A recente edição da Rio Fashion Week não apenas exibiu as tendências da moda carioca, mas também reacendeu um debate crucial sobre o futuro das passarelas. A discussão central girou em torno da crescente presença de influenciadores digitais, que parecem estar, em algumas situações, redefinindo o papel tradicional dos modelos e alterando a dinâmica dos desfiles.
A Nova Estética da Passarela: Desfiles que Quebram Paradigmas
O desfile da BlueMan, em particular, tornou-se um marco dessa transformação. Longe dos moldes clássicos, a marca apostou em uma abordagem inovadora que celebrou a diversidade de corpos, incorporou elementos de dança e música, e ousou quebrar protocolos estabelecidos. Essa performance vibrante e inclusiva, amplificada pela presença de figuras digitais, contrastou fortemente com a linha mais tradicional seguida por grifes como Lenny Niemeyer, que encerrou o evento mantendo a estrutura convencional.
Tal movimento não é isolado no cenário fashion brasileiro. A São Paulo Fashion Week 2025 já havia sinalizado essa tendência, com a marca LED escalando influenciadores, subcelebridades e até ex-participantes de reality shows para estrelar seu desfile, evidenciando uma estratégia cada vez mais comum de buscar ressonância além dos círculos habituais da moda.
O Contraponto: Visibilidade Versus Valorização Profissional
Essa evolução, naturalmente, gera discussões polarizadas. De um lado, profissionais da moda, especialmente modelos, expressam preocupação com o que percebem como um sucateamento e desvalorização de uma carreira que exige técnica, preparação e experiência. Há o receio de que a busca por engajamento e alcance rápido ofusque o trabalho especializado da passarela.

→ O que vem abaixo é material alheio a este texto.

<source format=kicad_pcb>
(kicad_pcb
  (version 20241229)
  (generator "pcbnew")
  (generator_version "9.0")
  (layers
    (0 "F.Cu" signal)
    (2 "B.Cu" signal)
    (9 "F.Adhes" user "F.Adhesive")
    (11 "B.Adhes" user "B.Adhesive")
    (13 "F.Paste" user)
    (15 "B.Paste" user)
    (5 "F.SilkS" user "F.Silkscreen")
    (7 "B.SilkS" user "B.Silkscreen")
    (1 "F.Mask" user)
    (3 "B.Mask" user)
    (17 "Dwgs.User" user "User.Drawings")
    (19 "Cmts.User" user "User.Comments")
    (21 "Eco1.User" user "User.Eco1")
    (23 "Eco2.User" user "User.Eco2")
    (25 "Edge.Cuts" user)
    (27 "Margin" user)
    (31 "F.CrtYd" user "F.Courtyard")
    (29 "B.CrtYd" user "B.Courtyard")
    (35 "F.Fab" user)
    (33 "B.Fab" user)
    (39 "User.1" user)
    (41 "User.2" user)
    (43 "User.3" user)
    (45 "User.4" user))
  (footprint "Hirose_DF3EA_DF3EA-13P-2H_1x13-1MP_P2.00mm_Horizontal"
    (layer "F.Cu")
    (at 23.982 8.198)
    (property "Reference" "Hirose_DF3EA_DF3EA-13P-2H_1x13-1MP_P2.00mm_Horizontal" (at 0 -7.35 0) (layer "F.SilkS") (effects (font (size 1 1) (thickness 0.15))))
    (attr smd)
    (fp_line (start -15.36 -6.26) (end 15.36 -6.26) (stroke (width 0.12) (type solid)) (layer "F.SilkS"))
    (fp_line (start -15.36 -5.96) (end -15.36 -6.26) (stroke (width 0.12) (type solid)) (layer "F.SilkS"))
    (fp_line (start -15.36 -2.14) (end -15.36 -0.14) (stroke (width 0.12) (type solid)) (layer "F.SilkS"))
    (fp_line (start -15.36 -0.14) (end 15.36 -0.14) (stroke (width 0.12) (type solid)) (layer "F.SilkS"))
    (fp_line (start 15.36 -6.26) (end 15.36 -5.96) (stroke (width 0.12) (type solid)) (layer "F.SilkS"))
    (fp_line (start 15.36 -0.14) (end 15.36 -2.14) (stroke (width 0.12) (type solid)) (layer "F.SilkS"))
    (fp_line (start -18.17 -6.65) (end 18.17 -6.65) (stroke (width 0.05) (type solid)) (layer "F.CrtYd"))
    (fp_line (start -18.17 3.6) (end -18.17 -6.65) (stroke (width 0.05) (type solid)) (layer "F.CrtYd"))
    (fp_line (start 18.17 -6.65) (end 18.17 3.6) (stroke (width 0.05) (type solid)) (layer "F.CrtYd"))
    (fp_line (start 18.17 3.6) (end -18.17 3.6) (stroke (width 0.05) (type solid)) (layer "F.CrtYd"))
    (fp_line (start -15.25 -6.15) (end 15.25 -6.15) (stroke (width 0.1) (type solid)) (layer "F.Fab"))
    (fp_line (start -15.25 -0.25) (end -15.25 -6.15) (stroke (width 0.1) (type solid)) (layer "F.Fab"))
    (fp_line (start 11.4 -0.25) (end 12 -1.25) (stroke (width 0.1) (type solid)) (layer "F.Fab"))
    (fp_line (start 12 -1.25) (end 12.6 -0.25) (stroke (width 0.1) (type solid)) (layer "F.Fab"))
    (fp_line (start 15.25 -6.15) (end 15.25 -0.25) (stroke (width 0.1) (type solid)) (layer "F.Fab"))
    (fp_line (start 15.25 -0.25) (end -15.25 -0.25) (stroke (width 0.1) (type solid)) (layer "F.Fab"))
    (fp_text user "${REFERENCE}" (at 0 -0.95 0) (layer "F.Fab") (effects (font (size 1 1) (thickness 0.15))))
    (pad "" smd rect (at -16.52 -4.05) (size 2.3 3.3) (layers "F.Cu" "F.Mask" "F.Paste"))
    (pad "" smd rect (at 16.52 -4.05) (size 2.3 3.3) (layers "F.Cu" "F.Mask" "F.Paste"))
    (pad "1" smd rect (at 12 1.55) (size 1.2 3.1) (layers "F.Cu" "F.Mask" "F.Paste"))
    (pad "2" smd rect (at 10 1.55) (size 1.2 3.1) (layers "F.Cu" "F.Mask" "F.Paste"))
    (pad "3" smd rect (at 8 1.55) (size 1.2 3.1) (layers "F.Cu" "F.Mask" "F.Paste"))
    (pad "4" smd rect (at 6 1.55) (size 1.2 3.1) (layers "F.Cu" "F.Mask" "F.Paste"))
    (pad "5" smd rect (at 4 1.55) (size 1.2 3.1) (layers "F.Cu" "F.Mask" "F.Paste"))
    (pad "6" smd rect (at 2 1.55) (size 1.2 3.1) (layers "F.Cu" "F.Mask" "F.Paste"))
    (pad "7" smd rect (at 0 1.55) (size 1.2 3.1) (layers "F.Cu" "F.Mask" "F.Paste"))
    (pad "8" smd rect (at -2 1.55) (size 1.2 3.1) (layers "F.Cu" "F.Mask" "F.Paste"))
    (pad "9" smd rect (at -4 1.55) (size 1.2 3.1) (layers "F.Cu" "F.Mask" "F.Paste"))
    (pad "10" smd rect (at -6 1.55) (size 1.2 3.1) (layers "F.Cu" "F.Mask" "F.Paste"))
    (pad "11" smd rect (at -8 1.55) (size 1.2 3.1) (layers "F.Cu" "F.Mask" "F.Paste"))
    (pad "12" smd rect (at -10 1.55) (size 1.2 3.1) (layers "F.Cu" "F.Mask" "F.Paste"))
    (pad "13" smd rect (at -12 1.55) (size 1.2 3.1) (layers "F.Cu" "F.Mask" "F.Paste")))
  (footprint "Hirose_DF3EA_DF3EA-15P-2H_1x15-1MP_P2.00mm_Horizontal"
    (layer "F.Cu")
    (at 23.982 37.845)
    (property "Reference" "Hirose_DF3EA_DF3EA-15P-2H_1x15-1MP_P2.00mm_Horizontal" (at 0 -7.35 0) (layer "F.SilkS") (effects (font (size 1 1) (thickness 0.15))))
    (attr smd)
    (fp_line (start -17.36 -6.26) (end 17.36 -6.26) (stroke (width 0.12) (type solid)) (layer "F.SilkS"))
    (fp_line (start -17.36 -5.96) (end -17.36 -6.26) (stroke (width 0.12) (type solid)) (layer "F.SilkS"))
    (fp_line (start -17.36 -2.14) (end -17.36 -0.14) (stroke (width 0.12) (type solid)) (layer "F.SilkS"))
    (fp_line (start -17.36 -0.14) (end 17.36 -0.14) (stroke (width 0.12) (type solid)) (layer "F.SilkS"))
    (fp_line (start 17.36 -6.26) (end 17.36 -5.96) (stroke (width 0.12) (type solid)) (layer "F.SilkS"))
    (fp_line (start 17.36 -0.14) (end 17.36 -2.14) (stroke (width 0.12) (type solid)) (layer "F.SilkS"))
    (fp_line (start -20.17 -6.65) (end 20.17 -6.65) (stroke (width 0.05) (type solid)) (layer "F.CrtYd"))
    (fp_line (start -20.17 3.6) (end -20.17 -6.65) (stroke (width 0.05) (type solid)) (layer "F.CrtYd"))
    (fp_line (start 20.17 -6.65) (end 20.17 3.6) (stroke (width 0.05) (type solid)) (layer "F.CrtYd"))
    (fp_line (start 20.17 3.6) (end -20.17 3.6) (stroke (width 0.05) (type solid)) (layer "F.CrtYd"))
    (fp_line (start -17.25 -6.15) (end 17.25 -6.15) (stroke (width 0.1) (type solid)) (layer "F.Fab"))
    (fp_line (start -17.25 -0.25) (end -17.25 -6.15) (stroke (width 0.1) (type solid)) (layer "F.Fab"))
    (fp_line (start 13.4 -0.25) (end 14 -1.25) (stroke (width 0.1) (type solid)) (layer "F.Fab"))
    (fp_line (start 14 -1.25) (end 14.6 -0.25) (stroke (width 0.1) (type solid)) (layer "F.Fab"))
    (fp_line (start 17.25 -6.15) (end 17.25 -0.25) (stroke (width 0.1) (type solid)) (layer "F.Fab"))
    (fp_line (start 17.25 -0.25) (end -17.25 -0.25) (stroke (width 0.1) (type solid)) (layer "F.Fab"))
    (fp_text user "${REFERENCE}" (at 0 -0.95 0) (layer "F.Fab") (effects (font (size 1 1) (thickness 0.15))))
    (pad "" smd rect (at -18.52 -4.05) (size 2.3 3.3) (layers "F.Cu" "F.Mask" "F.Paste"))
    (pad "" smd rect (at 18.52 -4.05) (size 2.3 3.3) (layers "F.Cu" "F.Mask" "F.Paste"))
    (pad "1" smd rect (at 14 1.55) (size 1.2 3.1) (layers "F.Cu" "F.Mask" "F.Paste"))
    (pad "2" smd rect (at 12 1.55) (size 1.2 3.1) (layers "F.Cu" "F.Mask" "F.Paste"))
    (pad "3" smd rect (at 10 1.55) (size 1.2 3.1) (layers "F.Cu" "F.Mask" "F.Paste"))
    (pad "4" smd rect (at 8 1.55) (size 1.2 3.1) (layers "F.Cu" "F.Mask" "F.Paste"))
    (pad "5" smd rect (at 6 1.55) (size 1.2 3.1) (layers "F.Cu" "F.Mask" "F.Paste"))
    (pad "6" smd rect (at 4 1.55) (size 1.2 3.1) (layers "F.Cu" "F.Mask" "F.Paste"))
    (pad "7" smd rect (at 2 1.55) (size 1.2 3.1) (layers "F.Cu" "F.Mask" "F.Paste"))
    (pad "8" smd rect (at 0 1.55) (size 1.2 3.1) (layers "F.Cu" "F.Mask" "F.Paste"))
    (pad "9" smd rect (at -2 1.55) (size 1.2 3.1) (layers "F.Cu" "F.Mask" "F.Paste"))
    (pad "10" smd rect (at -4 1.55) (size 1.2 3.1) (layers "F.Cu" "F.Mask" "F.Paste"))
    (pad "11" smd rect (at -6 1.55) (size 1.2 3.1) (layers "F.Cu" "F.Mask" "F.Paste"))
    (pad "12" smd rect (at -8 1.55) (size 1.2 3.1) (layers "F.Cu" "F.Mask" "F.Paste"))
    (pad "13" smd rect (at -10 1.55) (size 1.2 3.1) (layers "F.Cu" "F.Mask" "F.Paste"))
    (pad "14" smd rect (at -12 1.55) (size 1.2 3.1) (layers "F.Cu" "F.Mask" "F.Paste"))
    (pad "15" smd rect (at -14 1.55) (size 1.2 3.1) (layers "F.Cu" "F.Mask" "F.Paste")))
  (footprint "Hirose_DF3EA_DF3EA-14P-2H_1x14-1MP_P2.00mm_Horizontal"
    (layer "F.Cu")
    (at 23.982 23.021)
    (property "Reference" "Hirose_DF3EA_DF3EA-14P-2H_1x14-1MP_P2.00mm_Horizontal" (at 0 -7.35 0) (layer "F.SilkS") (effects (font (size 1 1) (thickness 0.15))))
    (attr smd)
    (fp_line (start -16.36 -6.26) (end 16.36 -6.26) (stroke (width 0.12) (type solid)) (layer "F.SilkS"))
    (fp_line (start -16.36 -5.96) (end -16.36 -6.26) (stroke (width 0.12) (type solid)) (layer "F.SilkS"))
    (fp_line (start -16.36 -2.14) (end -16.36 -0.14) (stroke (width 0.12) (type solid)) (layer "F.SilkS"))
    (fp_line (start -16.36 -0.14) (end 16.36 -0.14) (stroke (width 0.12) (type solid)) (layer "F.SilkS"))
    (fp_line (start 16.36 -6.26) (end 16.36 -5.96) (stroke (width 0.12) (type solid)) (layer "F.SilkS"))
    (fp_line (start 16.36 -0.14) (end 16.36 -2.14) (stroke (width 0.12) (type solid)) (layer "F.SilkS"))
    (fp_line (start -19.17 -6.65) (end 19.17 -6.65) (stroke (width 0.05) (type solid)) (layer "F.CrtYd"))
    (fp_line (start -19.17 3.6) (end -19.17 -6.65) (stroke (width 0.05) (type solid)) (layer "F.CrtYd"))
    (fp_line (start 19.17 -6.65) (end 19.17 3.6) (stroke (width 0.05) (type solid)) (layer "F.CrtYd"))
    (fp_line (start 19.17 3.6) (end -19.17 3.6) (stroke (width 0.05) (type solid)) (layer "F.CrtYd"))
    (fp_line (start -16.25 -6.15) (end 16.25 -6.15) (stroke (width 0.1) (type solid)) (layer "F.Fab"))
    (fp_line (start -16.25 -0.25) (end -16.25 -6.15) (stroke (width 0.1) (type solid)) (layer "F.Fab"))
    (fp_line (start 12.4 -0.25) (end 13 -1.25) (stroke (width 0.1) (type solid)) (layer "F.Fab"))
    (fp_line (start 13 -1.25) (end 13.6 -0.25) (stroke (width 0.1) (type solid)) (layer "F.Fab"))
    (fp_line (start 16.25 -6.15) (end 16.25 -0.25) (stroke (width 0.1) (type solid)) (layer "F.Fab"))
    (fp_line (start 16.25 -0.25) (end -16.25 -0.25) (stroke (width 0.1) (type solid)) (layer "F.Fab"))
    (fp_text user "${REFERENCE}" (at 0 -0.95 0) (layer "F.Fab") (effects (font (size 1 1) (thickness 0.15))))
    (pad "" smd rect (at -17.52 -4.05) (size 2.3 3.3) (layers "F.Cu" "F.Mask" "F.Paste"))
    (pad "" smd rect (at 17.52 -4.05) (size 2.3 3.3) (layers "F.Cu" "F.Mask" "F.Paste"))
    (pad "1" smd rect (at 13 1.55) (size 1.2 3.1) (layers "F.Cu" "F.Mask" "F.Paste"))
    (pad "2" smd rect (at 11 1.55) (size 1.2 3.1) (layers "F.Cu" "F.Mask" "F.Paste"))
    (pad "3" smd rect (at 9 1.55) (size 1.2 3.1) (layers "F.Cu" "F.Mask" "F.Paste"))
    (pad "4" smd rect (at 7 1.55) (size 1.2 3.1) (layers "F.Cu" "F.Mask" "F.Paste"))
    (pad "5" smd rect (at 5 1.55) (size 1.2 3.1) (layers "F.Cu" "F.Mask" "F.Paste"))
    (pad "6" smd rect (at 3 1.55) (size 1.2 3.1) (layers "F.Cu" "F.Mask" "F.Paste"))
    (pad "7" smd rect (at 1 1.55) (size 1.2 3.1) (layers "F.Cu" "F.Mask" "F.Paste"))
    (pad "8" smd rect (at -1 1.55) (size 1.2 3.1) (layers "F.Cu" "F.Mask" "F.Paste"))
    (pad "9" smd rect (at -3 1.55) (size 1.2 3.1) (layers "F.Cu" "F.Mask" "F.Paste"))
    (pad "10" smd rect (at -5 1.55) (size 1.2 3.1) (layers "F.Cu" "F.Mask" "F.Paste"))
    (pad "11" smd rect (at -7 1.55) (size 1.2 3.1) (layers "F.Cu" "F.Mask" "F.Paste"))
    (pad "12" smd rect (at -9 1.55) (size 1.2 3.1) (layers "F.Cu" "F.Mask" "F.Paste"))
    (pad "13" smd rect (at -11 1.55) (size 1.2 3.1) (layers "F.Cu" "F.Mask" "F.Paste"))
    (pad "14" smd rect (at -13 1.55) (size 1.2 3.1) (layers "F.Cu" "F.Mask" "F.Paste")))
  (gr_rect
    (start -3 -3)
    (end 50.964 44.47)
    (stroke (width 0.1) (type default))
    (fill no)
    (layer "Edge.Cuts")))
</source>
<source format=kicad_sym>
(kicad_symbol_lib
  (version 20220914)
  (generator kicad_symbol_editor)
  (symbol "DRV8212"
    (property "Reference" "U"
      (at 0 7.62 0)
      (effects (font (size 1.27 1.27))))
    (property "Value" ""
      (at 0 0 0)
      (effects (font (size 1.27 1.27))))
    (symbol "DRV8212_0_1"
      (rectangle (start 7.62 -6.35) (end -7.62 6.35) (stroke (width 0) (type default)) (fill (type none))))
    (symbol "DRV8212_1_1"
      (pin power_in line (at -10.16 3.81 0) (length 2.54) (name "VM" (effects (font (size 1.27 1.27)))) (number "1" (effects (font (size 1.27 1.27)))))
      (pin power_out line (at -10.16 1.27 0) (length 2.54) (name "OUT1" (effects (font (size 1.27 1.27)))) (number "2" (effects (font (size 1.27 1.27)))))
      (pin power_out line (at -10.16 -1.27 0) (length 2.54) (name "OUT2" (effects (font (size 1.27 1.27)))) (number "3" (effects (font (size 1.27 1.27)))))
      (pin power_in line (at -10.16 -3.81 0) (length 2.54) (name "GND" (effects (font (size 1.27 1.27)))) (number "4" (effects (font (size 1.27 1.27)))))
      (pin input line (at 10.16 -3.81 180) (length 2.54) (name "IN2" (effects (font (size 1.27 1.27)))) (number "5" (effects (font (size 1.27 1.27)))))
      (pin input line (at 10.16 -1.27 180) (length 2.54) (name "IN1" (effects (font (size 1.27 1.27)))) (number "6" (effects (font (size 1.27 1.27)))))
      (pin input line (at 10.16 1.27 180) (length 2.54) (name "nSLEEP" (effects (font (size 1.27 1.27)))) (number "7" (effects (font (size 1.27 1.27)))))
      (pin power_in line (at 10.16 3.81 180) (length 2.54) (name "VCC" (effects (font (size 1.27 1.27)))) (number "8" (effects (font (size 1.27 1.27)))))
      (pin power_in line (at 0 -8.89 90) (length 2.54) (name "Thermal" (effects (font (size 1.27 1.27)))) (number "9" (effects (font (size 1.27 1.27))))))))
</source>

Por outro lado, as marcas encontram na colaboração com influenciadores digitais uma poderosa ferramenta de marketing. A presença dessas personalidades garante não apenas maior visibilidade para as coleções, mas também a introdução de uma diversidade representativa, atingindo públicos mais amplos e variados que transcendem os entusiastas da moda tradicional, o que pode impulsionar o alcance e o impacto comercial das campanhas.
A Convergência de Papéis: Onde a Moda Encontra o Digital
A incorporação de influenciadores, seja na passarela ou na fila A, parece ser um caminho sem volta para a indústria. A questão central não reside em julgar se essa prática é inerentemente superior ou inferior, mas sim em reconhecer sua natureza distinta, como bem expressou o ícone carioca MC Marcinho. A eficácia dessa estratégia depende intrinsecamente da proposta de cada marca, da identidade da coleção e, crucialmente, da preparação que esses indivíduos recebem para apresentar as peças de forma coesa e profissional.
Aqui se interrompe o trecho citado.